Prontidão e transparência

Quando pensamos no reino de Deus, na vontade do Pai, no desejo que Ele tem que aprendamos sobre os valores eternos, sobre a forma de fazer as coisas precisamos compreender que a prontidão, a disposição de fazer com liberalidade e não por imposição, assim como, agirmos com transparência diante dos homens é algo crucial em todas as áreas.

E Paulo em sua segunda carta aos Coríntios, no capítulo oito, no verso doze, fala sobre o aspecto financeiro, quanto a dar com liberalidade, fazer de acordo com o que tem, e fazer com prontidão, como podemos ler: “Porque, se há prontidão, a contribuição é aceitável de acordo com aquilo que alguém tem, e não de acordo com o que não tem.” (2 Coríntios 8:12, NVI).

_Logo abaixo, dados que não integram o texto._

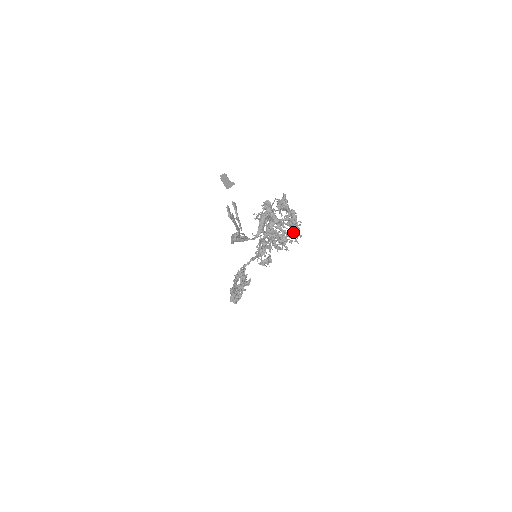
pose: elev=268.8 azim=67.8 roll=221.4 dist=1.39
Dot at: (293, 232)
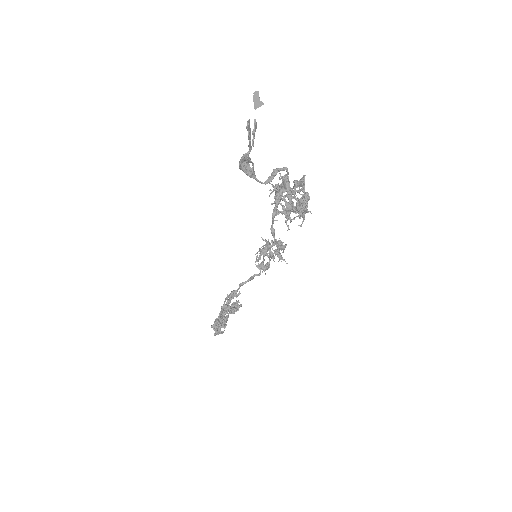
Dot at: (300, 200)
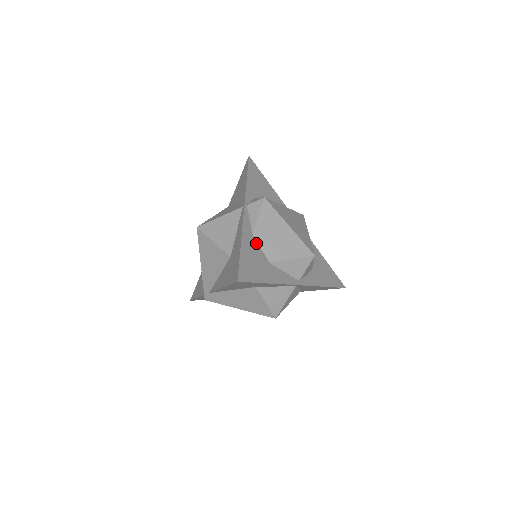
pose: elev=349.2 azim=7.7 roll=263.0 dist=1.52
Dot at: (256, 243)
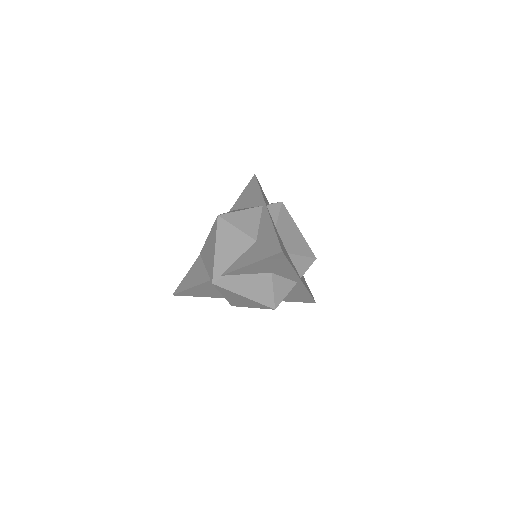
Dot at: (278, 234)
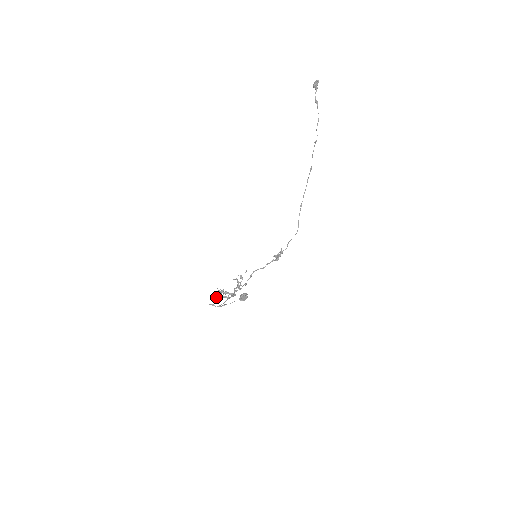
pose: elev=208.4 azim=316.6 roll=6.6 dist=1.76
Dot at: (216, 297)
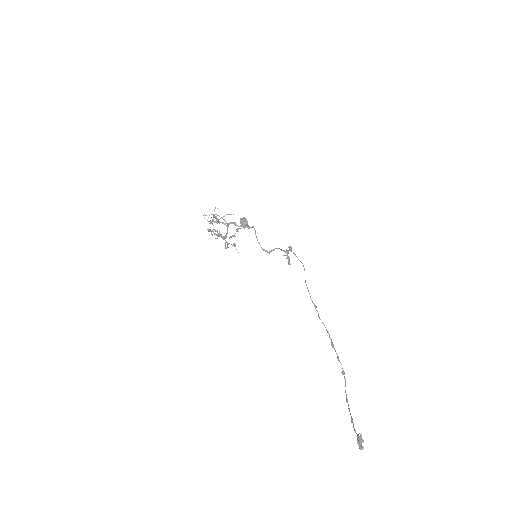
Dot at: (213, 216)
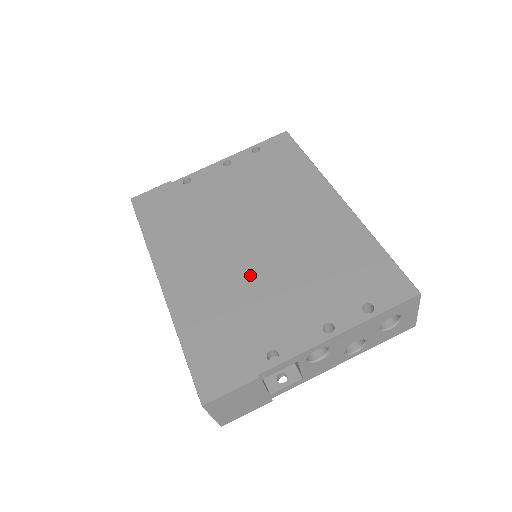
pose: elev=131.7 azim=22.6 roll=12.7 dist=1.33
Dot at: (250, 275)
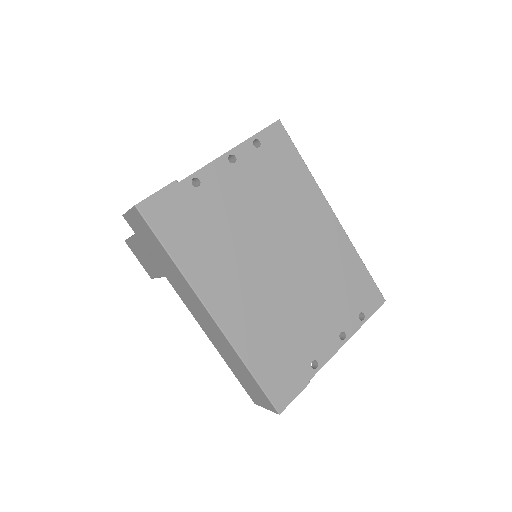
Dot at: (286, 299)
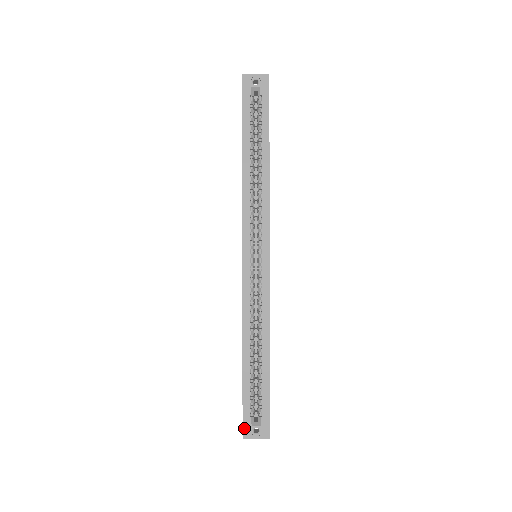
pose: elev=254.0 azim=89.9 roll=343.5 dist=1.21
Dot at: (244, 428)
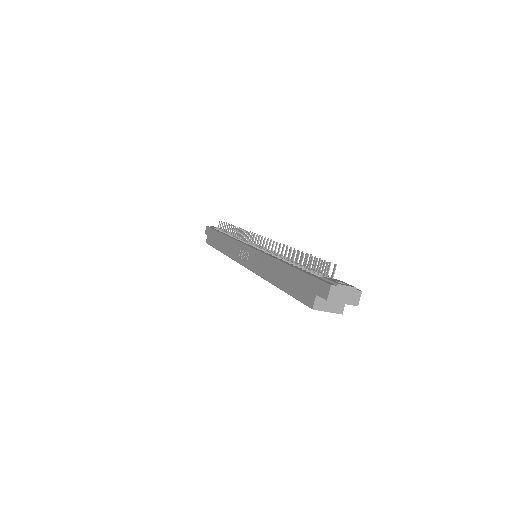
Dot at: (207, 235)
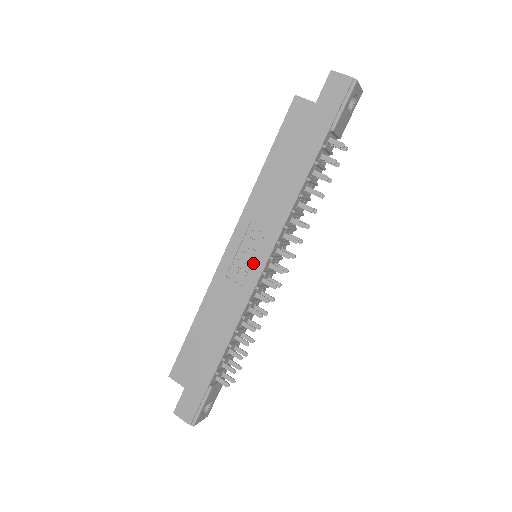
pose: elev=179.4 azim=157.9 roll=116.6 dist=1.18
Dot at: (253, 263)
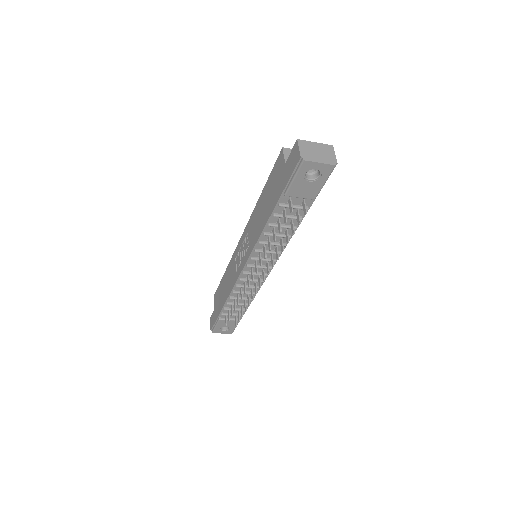
Dot at: (241, 261)
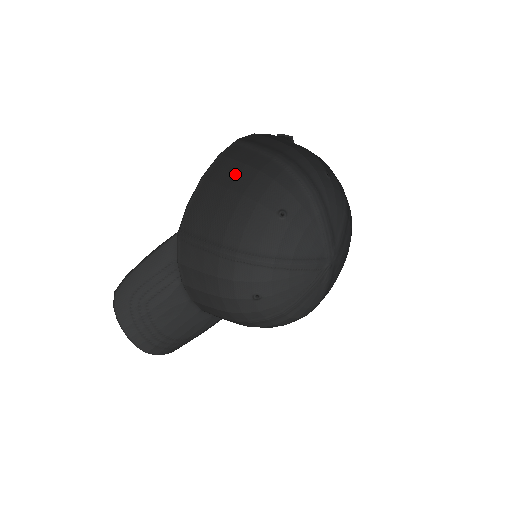
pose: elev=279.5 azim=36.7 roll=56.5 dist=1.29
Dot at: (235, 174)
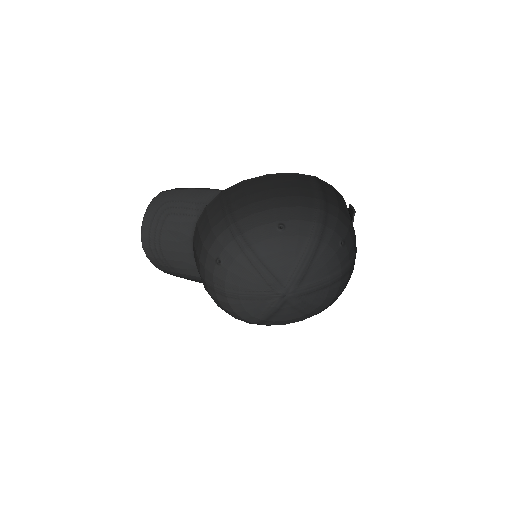
Dot at: (286, 186)
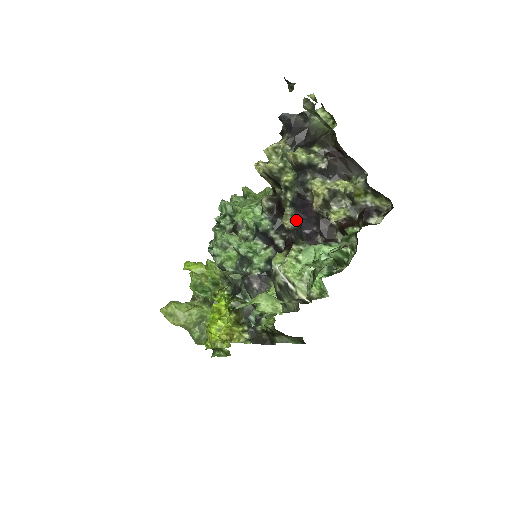
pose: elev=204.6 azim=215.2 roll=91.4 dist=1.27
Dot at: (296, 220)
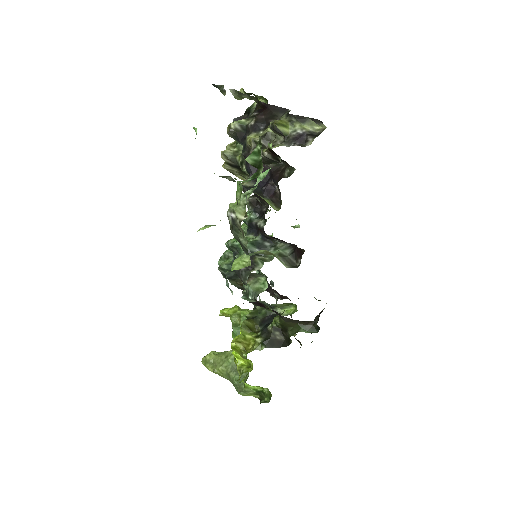
Dot at: (253, 182)
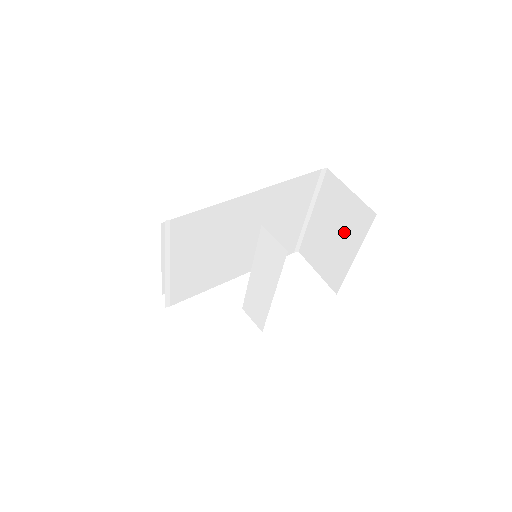
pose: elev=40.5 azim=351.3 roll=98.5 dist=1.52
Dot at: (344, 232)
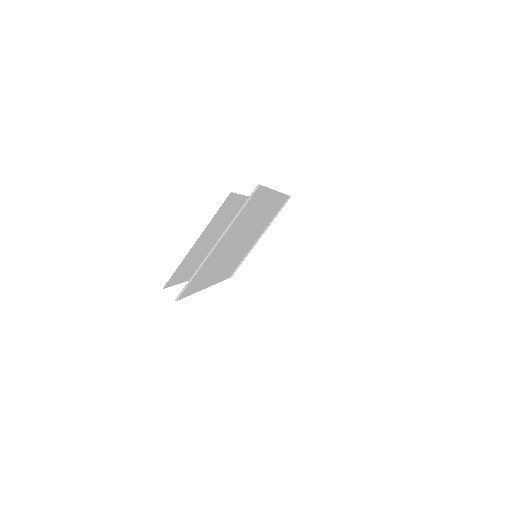
Dot at: occluded
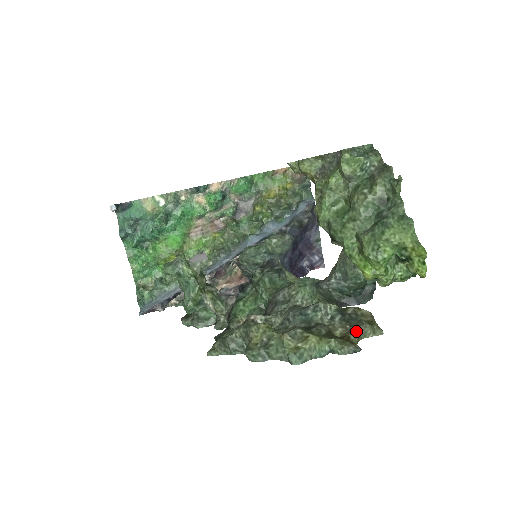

E o fundamental é entendermos que damos do que temos, do que nos foi dado por Deus e que podemos compartilhar, repartir e manifestar a equidade para que que prevaleça a justiça de Deus e assim revelemos a Suas virtudes. Quando agimos assim, estamos fazendo segundo os valores eternos. Damos, repartirmos, ajudamos não por obrigação, mas com prontidão e fazemos para que a justiça de Deus se revele. Não se trata de tirar de um para dar para quem não precisa, mas para que a falta de um seja suprida pela abundância de outro. Não se trata de igualdade, mas sim, da equidade.

Outro aspecto importante que temos que entender é que não podemos fazer nada usando de subterfúgios, precisamos agir com transparência com relação ao que estamos fazendo, para que não gere descontentamento e crítica, e para que possam ver de fato o que  e como é feito.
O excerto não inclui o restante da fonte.